Pasé días, incluso semanas, encerrada en mi habitación. El amanecer y el anochecer se sucedían a través de la ventana sin que entre ambos pasara el tiempo. Las hermanas se limitaban a traerme comida y a cuchichear detrás de la puerta y yo solo articulaba palabra para darles las gracias. Hubo muchas noches de tormenta. Truenos y relámpagos que llenaron mis insomnios. Amaneceres limpios y cielos malva. La soledad de mi escondite escapaba por la ventana y envolvía todo lo que rodeaba la casa. El triciclo abandonado del jardín era la única señal de que, en un tiempo pasado, quizás, la vida había palpitado cerca de La Casa de La Playa. Apenas quedaban restos del rojo original en su manillar oxidado y una de las ruedas traseras estaba torcida y se tambaleaba con la fuerza del viento. Pasaba las horas con la mirada fija en él, rememorando las tardes de carreras por el pasillo largo y oscuro de nuestra vieja casa. Y la voz de mamá gritando desde el salón. Y el aroma a bizcocho y a chocolate caliente. Los recuerdos afloraban con el silencio y con la luz del atardecer y yo me cobijaba en ellos. Era la única manera que tenía de regresar a mi hogar.

Fue entonces cuando la soledad dejó de ser una amalgama de letras y de silencios para transformarse en un vacío profundo e insaciable. A pesar del tiempo que ha pasado, aquel momento está tan vivo en mi recuerdo como lo están todas mis primeras veces. Tras varios días de tormenta, los silbidos del viento y el sonido de las olas lejanas dejaron de atosigarme. El silencio invadió todos los recovecos de mi guarida y la luz del sol impregnó el aire de naranjas y ocres. Era un lugar diferente. Si aprendes a estar sola no tendrás razones para tener miedo. La soledad de la que hablaba mi madre no desaparecía encendiendo la lámpara del pasillo al acostarme, ni escuchando una voz familiar al otro lado del auricular. La soledad real es lo que queda cuando nada de eso existe y tu vida se queda flotando, sin un punto fijo al que agarrarse. Mamá se refería a las noches en las que los verdugos de la emoción aguardan a que los miedos empiecen a acomodarse en la oscuridad… Los amaneceres no son buenos anfitriones para las almas rendidas, es mejor aparecer en la noche, debe de pensar la soledad. Mejor la noche y su silencio. Mejor la ausencia de colores y de brillos. Mejor el vacío. No se trata de no poder hablar o de no abrazar a un ser querido, sino que es algo que nos eleva y nos arrastra más allá de lo terrenal, una fuerza asfixiante de la que solo se puede escapar desapareciendo para siempre.
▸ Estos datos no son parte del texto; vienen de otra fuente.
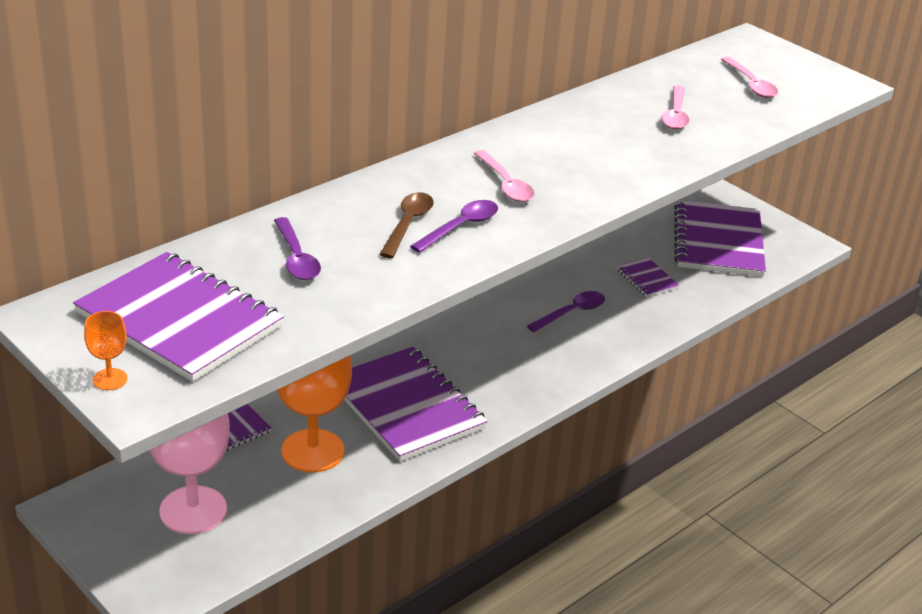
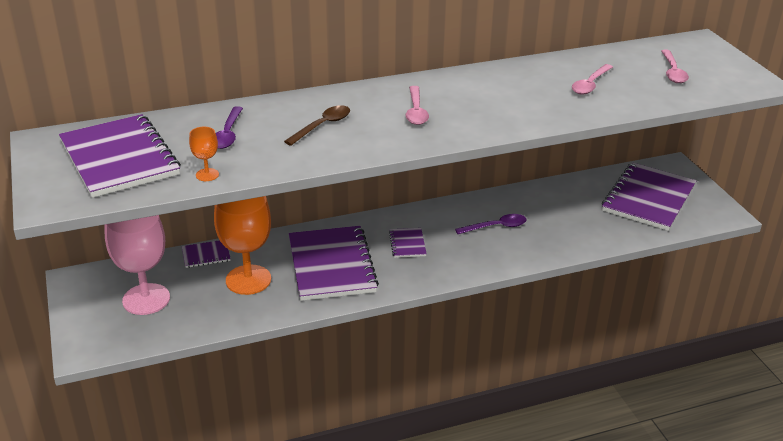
camera: 25 degrees right, 0 degrees up
orange goblet [84,311,127,390] -> orange goblet moved to [189,127,219,181]
purple spoon [410,200,498,253] -> none
purple notebook [617,258,679,297] -> purple notebook moved to [389,228,427,258]

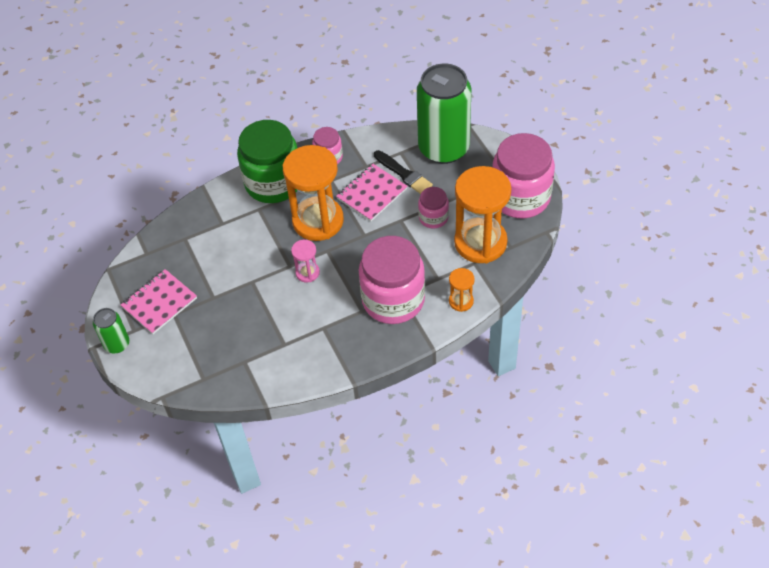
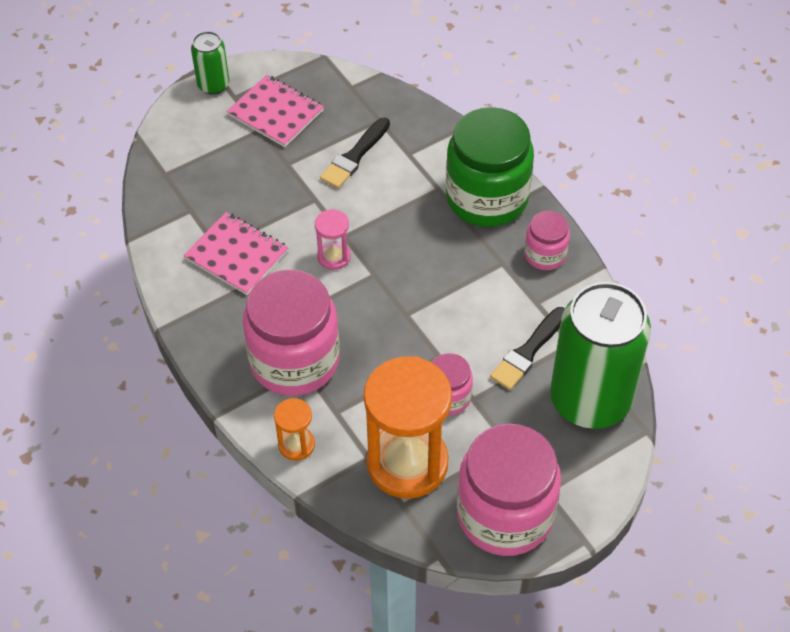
camera: 80 degrees right, 0 degrees up
orange hourglass [283,145,344,241] -> none
pink notebook [336,164,408,221] -> pink notebook moved to [184,212,289,295]
none -> black brush [320,118,390,188]

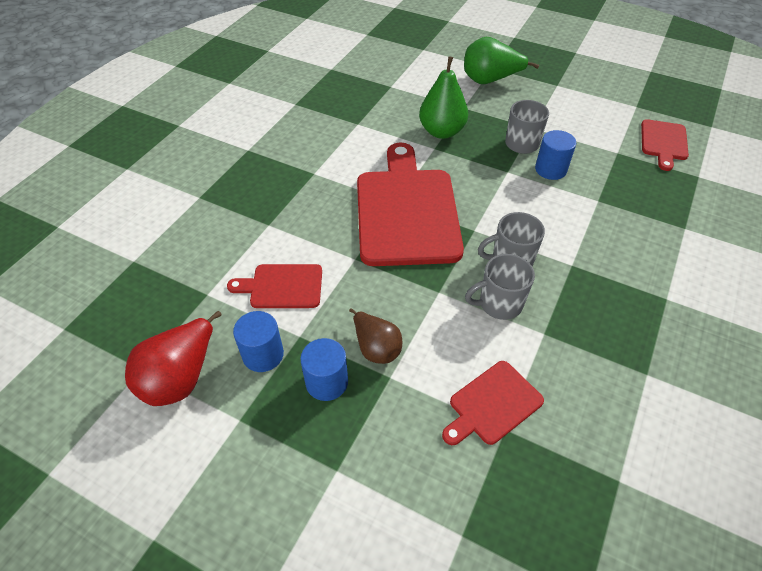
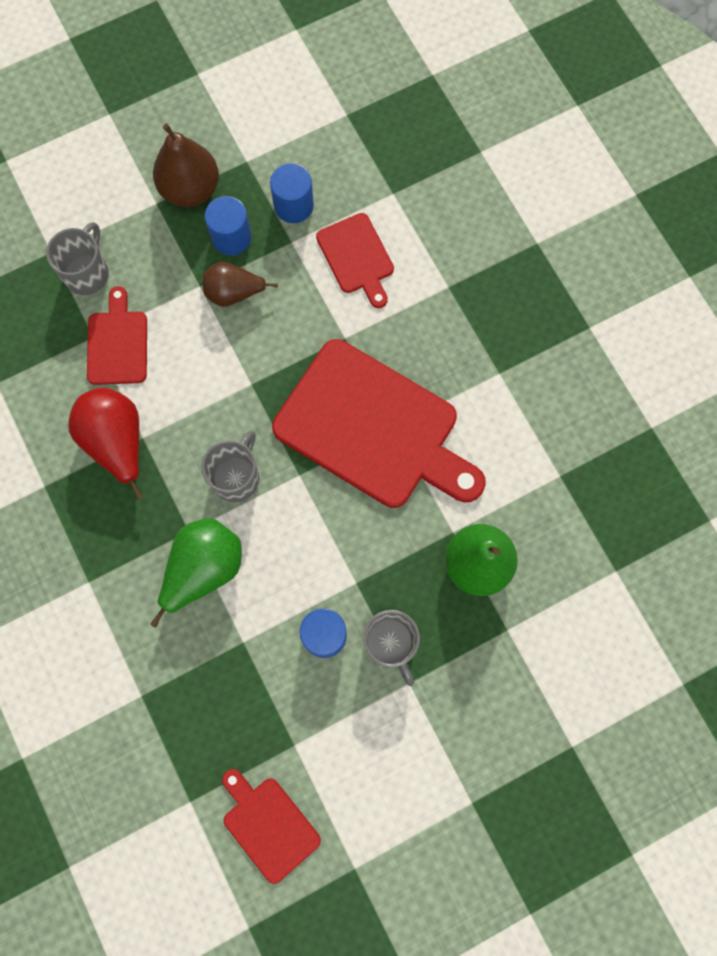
camera: 125 degrees right, 25 degrees up
red pear [125,311,221,406] -> red pear moved to [68,388,143,499]
red cutting board [227,264,322,308] -> red cutting board turned 120 degrees clockwise [316,213,394,308]
green pear [464,37,539,84] -> green pear moved to [151,518,242,627]
grey mug [465,254,535,320] -> grey mug moved to [46,222,109,295]
none -> brown pear [153,124,219,207]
Pero yo había prometido no rendirme, había prometido mantenerme con vida y borrar cualquier para siempre de mi futuro. Hay tantas cosas que no nos enseñan. Tantas lecciones que debemos aprender por nuestra cuenta que, de pronto, un día nos encontramos inventando respuestas y llenando nuestras soledades de personas, reales o no. Y yo decidí llenarlo de personas que no lo fueran. La librería de Dolly se convirtió en un reto, leería todos los libros que tenía en su colección, y escogí el primero de ellos sin leer su título. Me propuse regresar a mi refugio y mantenerme a salvo. Aquella noche conocí a Beryl Markhan, volé con ella en su avioneta, viajé a África, disparé a los leones, domé caballos y tomé té en la casa de Karen Blixen. Todo resulta más sencillo cuando uno logra escapar a las páginas de una novela.